Information supplied:
====================

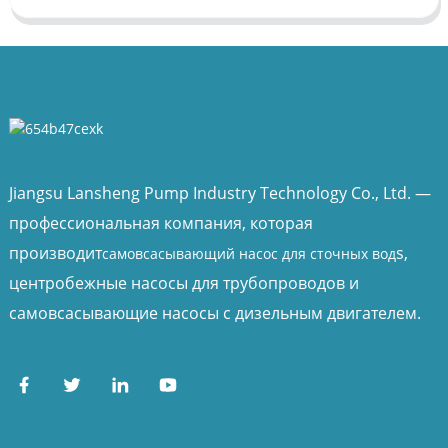
Jiangsu Lansheng Pump Industry Technology Co., Ltd. —
профессиональная компания, которая
производит
s,
самовсасывающий насос для сточных вод
центробежные насосы для трубопроводов и
самовсасывающие насосы с дизельным двигателем.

====================

Written task: Retype every record as it stands. None of the pictures should appear.

Your response:
Jiangsu Lansheng Pump Industry Technology Co., Ltd. —
профессиональная компания, которая
производит
s,
самовсасывающий насос для сточных вод
центробежные насосы для трубопроводов и
самовсасывающие насосы с дизельным двигателем.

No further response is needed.